Con ciertas variaciones en cada país, estos datos estadísticos intentan abordar distintos aspectos del mercado editorial que son comunes a todo el continente. Por ejemplo, y sin excepción, en cada país la oferta propia se ve acrecentada por la importación de libros extranjeros, con el consecuente incremento de la aceleración de la actividad editorial. Los libros viajan mayoritariamente de Norte a Sur y rara vez en sentido inverso y difícilmente de manera transversal. A falta de estadísticas generales en este sentido, baste ilustrar con los datos mexicanos. Allí, el desequilibro de la balanza comercial con los libros españoles es de 11 a 1. En 2005, el sector libros español exportó 670 millones de dólares.
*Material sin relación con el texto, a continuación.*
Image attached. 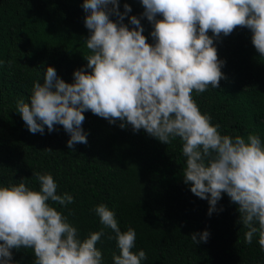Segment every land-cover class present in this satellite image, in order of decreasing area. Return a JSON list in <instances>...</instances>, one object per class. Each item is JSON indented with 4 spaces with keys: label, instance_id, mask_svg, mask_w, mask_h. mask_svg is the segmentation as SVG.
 Masks as SVG:
<instances>
[{
    "label": "trees",
    "instance_id": "obj_1",
    "mask_svg": "<svg viewBox=\"0 0 264 264\" xmlns=\"http://www.w3.org/2000/svg\"><path fill=\"white\" fill-rule=\"evenodd\" d=\"M84 0H0V186L19 184L39 190L34 173H50L57 194L71 195L67 206L49 201L77 228L81 240L102 232L96 247L101 264H114L119 254L115 233L95 212L105 204L114 211L121 231L136 232L133 249L145 251L141 264H264L258 234L244 242L247 229L239 221L238 206L227 193L209 215L208 200L191 192L184 182L186 158L177 138L167 145L131 125L85 111L82 128L87 144L68 147L70 134L61 125L33 134L16 110L18 99L30 101L34 83H43L47 67L74 83V72L87 68L89 54ZM131 6L122 23L141 20L144 35L155 43L154 24L142 14L141 0H119V11ZM112 5H109V9ZM110 18L120 22L110 13ZM157 19H162L157 16ZM210 36L213 33L209 32ZM222 60L219 88L192 93L200 110L219 125L222 135L245 138L257 134L264 144V57L252 43V32L237 27L230 35L213 37ZM51 149V150H49ZM207 230V241L200 235ZM197 234L199 243L191 236ZM13 264H34V251L12 249Z\"/></svg>",
    "mask_w": 264,
    "mask_h": 264
},
{
    "label": "clouds",
    "instance_id": "obj_2",
    "mask_svg": "<svg viewBox=\"0 0 264 264\" xmlns=\"http://www.w3.org/2000/svg\"><path fill=\"white\" fill-rule=\"evenodd\" d=\"M143 16L154 24L150 44L140 18L133 15L129 28L122 23L131 12L119 11V0H84L89 50L87 68L74 72V83L57 76L47 67L43 83H34L30 101L18 99L16 110L33 134L49 132L61 125L72 150L87 144L82 128L85 111L131 125L167 145L179 138L184 182L191 192L216 210L227 193L238 206L239 221L247 229L244 242L251 244L258 234L264 249V144L255 133L246 138L222 135L219 125L203 113L192 93L219 88L224 78L223 61L213 37L230 35L237 27L252 32V43L264 57V0H141ZM109 5L112 8L109 9ZM114 12L119 21L110 18ZM161 16L162 19H157ZM213 33V36L209 35ZM51 150V149H49ZM40 188L19 184L0 186V264H13L12 249L34 251V264H101L96 247L102 232L81 240L78 230L49 201L67 206L74 198L57 194L50 173H34ZM100 222L115 233L119 254L114 264H141L144 250L134 252L136 232L121 231L114 211L107 205L95 208ZM205 230L200 239L207 241ZM197 244V234L191 236Z\"/></svg>",
    "mask_w": 264,
    "mask_h": 264
}]
</instances>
Tres cuartas partes de ese total fueron productos editoriales: 82% correspondió a libros y 13% a prensa y revistas. El resto, a producción gráfica. Si tomamos el total de las exportaciones iberoamericanas, incluyendo al Brasil y a Portugal, España es responsable del 70% de la facturación, lo que nos plantea un difícil problema: so pena de la destrucción de las pequeñas industrias editoriales locales, principales responsables de la diversidad bibliográfica, ¿cómo intervenir para instaurar un sistema de compensaciones entre los mercados editoriales sin afectar la libre circulación de ideas y la bibliodiversidad?, ¿qué medidas podríamos tomar para que el intercambio no sea menor o menos rico, sino más justo para las industrias editoriales de los distintos intervinientes y más equilibrados en términos de transculturación?

Desde Latinoamérica nos cuesta ver a Seuil (hasta hace poco independiente), a Gallimard o a Actes-Sud como ‘independientes’. Nos sentimos reflejados en ellos en la prosecución de la calidad, la búsqueda de la viabilidad de nuestros proyectos, pero aquí los editores alternativos o independientes son sine qua non, y por añadidura, pequeños, con recursos y mercados limitados. El viejo sueño del editor independiente consistente en fabricar olas, desarrollar una capacidad propia para producir olas se realiza solo esporádicamente. La mayor parte del tiempo, la actividad principal que nos ocupa es la de remontar olas que van amenazando nuestra existencia bajo los nombres de inflación, hiperinflación, recesión… Y a la inestabilidad política y los constantes cambios en las variantes macroeconómicas debemos sumar los latinoamericanos un alto porcentaje de cuentas corrientes impagas por cierre de librerías, o inmoralidad de los libreros que se aprovechan de las amplias distancias que los separan de los editores y consignatarios, la reprografía ilegal instalada como hábito de lectura, un Estado inerte frente al delito de la piratería y libreros inescrupulosos que le facilitan sus mesas, la importación indiscriminada de libros españoles, la concentración de editoriales, la expansión de las cadenas de librerías (que, ante la falta de una legislación que regule la actividad y proteja a los más frágiles, tarde o temprano aprovechan su fuerza de compra). Todo esto agravado por la falta de visibilidad causada por la reducción de las superficies para la exhibición de nuestras novedades, la reducción de los espacios de crítica (que son administrados por los mismos multimedios al que pertenecen los grupos editoriales y que priorizan la promoción de sus propias publicaciones), y empíricamente, por la reducción de la tasa de renovación de lectores.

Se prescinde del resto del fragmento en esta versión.